Key points
To electrophysiologically determine the predominant neural structures activated with cervical epidural stimulation (ES), well‐established electrophysiological protocols (single‐pulse, paired‐pulse and multiple frequency stimulation) were delivered at rest, during motor activity and under anaesthesia in adult rats.
Cervical ES resulted in spinal evoked motor responses with three different waveforms – early response (ER), middle response (MR) and late response (LR).
ERs remained unmodulated by repeated stimulation protocols. In contrast, MRs and LRs were modulated by repeated stimulation protocols and volitional motor activity.
ERs are consequential to the direct activation of motor efferents; MRs are secondary to type‐I sensory afferent activation and LRs result from the engagement of wider spinal interneuronal circuitry with potential influence from supraspinal pathways.

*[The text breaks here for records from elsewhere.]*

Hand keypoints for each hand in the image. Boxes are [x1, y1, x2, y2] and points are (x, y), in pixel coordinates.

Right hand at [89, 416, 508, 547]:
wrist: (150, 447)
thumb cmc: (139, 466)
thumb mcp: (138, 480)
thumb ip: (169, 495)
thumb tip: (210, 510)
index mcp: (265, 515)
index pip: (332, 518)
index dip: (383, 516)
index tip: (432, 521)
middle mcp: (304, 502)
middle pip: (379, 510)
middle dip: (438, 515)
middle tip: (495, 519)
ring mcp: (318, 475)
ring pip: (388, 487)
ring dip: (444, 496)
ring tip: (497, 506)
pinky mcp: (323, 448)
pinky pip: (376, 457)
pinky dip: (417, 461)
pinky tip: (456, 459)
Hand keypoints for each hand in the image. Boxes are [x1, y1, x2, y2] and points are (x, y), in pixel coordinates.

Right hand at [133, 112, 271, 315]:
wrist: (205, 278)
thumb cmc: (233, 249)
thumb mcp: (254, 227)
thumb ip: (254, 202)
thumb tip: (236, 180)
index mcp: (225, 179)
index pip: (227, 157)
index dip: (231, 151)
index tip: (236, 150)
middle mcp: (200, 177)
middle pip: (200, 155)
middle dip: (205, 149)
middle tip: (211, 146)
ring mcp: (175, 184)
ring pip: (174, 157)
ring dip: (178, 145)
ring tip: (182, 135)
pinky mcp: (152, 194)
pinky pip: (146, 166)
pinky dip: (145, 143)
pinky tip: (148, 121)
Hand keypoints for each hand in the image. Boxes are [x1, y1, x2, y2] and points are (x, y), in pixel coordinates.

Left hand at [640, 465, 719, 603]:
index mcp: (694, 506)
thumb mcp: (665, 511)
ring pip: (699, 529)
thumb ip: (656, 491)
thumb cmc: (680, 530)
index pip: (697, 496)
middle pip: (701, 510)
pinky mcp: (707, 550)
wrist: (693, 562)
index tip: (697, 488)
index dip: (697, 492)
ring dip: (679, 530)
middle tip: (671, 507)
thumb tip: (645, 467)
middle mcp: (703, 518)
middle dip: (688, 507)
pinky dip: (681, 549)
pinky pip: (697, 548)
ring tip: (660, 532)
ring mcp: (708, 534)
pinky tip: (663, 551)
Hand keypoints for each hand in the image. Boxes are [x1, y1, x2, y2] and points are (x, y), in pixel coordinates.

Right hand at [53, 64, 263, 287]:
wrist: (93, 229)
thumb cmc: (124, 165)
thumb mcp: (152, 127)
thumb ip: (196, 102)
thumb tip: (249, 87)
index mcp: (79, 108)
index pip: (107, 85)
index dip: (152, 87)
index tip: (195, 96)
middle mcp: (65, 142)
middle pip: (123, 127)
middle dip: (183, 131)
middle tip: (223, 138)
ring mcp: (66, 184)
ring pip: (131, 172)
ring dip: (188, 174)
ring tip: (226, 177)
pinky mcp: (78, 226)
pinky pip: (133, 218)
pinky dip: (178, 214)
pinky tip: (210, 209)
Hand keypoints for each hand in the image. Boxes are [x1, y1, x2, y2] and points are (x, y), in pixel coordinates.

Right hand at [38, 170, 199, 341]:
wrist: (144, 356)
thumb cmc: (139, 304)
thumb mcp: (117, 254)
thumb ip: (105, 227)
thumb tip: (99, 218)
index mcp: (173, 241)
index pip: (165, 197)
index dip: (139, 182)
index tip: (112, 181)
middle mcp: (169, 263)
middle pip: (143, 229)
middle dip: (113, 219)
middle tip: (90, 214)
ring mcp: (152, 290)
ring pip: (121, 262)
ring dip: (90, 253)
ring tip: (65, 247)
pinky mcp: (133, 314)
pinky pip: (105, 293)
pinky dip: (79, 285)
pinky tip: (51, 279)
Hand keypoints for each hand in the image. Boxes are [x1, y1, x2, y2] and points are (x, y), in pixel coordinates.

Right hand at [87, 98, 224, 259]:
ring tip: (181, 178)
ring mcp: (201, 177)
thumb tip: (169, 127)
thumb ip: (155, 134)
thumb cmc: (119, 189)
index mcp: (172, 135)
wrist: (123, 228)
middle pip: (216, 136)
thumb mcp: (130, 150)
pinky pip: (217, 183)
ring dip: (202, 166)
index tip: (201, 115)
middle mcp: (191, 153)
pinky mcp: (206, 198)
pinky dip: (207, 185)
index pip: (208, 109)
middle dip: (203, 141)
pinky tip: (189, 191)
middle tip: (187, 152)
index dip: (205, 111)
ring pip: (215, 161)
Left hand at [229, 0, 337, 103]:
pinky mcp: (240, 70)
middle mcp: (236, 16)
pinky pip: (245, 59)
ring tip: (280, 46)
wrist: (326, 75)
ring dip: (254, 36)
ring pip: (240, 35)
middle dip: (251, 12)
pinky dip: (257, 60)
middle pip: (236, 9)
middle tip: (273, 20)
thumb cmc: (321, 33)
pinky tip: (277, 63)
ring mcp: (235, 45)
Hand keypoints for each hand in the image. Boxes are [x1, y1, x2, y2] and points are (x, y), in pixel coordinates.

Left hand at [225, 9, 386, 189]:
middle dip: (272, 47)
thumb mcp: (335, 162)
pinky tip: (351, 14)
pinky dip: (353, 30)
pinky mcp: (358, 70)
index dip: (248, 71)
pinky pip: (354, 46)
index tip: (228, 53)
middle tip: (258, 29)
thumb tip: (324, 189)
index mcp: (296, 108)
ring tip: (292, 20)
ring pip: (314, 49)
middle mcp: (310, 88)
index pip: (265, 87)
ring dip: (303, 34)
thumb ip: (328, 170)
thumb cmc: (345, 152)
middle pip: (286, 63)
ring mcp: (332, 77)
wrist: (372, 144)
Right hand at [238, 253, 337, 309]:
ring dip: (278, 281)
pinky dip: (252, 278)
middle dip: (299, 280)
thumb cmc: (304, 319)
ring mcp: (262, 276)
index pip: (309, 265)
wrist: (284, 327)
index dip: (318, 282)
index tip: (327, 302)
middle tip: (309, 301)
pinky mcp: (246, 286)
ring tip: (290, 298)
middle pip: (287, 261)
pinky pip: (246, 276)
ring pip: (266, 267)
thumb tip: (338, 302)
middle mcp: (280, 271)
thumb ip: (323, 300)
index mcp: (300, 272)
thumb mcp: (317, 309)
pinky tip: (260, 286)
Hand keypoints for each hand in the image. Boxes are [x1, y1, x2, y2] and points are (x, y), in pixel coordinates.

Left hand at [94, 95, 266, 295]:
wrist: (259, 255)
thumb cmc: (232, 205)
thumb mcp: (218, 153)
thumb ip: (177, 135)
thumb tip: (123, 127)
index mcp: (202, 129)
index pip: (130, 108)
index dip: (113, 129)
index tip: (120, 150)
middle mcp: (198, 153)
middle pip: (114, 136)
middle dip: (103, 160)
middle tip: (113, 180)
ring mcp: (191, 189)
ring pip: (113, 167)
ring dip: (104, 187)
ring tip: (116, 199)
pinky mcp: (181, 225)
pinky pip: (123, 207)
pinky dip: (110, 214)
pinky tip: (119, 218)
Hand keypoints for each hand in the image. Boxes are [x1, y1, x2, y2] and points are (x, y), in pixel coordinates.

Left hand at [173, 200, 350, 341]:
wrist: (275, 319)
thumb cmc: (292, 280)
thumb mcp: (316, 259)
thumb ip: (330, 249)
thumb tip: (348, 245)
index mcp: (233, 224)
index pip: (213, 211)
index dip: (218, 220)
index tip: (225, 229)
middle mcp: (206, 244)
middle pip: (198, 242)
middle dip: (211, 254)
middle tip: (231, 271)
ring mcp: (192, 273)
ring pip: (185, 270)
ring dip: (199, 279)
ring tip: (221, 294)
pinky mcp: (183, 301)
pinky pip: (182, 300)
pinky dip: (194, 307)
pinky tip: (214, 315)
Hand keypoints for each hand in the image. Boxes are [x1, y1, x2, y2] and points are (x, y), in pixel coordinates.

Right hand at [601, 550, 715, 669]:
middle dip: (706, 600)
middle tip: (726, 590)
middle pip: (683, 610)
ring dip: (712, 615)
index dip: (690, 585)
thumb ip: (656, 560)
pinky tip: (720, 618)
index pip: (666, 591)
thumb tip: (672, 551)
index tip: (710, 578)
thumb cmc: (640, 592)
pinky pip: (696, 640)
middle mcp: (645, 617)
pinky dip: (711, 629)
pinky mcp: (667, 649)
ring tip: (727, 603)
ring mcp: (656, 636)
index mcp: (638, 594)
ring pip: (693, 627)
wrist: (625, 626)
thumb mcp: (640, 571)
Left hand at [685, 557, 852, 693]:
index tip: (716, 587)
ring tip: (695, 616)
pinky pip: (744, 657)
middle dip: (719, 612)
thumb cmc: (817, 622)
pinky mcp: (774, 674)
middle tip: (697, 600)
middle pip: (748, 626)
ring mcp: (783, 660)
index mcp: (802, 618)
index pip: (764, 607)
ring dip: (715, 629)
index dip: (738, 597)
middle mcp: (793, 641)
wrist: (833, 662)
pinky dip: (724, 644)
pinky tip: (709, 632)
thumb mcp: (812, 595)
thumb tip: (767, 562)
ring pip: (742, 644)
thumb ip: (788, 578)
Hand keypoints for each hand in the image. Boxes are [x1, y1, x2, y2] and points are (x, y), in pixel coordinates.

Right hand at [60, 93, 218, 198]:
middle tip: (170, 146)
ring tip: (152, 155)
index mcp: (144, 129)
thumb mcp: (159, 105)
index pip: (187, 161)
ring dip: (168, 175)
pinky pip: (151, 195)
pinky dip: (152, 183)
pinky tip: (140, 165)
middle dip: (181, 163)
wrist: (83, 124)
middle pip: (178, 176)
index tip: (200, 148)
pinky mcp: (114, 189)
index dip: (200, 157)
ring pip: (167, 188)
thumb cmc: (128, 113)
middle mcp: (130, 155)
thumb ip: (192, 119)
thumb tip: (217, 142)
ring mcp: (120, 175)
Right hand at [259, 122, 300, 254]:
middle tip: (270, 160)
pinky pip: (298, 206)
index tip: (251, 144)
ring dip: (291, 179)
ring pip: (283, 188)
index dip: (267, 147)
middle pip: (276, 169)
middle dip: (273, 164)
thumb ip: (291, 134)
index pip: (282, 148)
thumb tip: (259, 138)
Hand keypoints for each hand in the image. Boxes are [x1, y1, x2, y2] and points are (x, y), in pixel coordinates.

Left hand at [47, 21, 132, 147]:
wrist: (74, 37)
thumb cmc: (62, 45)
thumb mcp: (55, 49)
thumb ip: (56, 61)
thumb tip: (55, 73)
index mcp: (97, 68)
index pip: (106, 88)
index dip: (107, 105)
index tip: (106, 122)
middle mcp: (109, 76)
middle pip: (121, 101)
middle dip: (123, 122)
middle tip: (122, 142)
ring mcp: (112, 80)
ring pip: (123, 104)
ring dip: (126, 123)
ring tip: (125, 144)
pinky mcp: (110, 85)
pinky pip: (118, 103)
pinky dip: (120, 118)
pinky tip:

Evidence from this work is fundamental in enhancing our understanding of cervical ES, and critical in refining the design of neuromodulation‐based rehabilitative strategies and in the construction of neuroprosthetics.
Abstract
Epidural stimulation (ES) of the lumbar spinal cord has demonstrated significant improvements in various physiological functions after a traumatic spinal cord injury in humans. Electrophysiological evidence from rodent, human and computational studies collectively suggest that the functional recovery following lumbar ES is mediated via direct activation of sensory afferent fibres. However, the mechanisms underlying cervical ES have not been comprehensively studied, which greatly limits our understanding of its effectiveness in restoring upper limb function. In this work, we determined the predominant neural structures that are activated with cervical ES using in vivo cervical spinal evoked motor responses (SEMRs). Standard electrophysiological protocols (single‐pulse, paired‐pulse and multiple frequency stimulation) were implemented in 11 awake and anaesthetized rats in four experimental stages. Three distinct types of cervical SEMRs were identified based on latency of their appearance: early response (ER), middle response (MR) and late response (LR). ERs remained unmodulated by repeated stimulation protocols. MRs and LRs were modulated by repeated stimulation protocols and volitional motor activity. Except for LRs being completely abolished under urethane, ketamine or urethane anaesthesia did not affect the appearance of cervical SEMRs. Our data, backed by literature, suggest that ERs are secondary to the direct activation of motor efferents, MRs are elicited by activation of type‐I sensory afferents and LRs result from the engagement of interneuronal circuitry with potential influence from supraspinal pathways. The gathered information paves the way to designing motor rehabilitation strategies that can utilize cervical ES to recover upper limb function following neurological deficits.